キュピドの矢 堀口大學
「キュピドの矢」 堀口大學
キュピドの矢
春夫味噌汁が出来たあの奥さんにいただいた味噌だおれたちが買った茄子の実だ喉に骨がささったらキュピドの矢だとあきらめよう 堀口大學(ほりぐち だいがく)
堀口大學(1892〜1981年)は詩人でフランス文学者。

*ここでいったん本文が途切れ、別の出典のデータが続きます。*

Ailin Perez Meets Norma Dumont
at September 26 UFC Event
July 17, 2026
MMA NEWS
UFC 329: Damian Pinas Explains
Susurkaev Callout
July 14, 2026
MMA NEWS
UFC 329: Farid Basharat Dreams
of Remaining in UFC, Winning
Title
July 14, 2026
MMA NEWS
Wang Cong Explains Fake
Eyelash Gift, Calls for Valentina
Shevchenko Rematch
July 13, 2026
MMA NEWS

詩中で呼びかけている春夫とは、詩人で作家の佐藤春夫(1892〜1964年)のことで、堀口大學が慶応義塾大学文学部予科に入学して『三田文学』に詩歌の発表をしていたころから同門として親しく、交友は終生続いたようです。
この詩は1926年(大正15 / 昭和元年)に刊行された詩集『砂の枕』に所収。堀口大學は1939年(昭和14年)に結婚したので独身時代につくられた詩です。
堀口大學は実母が3歳で病死し、7歳頃に父親が再婚した後妻がベルギー人で、家での公用語がフランス語。外交官だった父について外遊し、自身もフランス文学者となった人なので、食事はもっとハイカラなパンやシチューかと思ったら、味噌汁。しかも自炊です。
味噌汁は堀口大學にとって詩に読むほどの素材なのか。実母が3歳で病死した後は新潟県長岡の祖母に育てられ、旧制中学(現在の高校)卒業を機に祖母と妹と上京したそうです。18歳頃まで長岡の祖母の家の食事を口にしていたことになるので(上京の年に祖母は死去)、味噌汁を食べるのは自然なのですね。
堀口大學の他の詩作はフランス文学仕込みというか、恋や愛、エロスを詠む詩が多いです。その中でキュピドの矢が恋を予感させつつも、味噌汁が出てくるこの詩は異質です。
自作詩の朗読音声が残っています。
コロムビア創立100周年記念企画 『文化を聴く』

残されている音声は老年に近いころでしょうか、特に抑揚もなく淡々と詠んでいます。作家によっては百人一首大会の詠み手ではありませんが独特な調子をつけていたり、と錚々たる作家たちの肉声と詠み口が聴けるのがうれしいCDでした。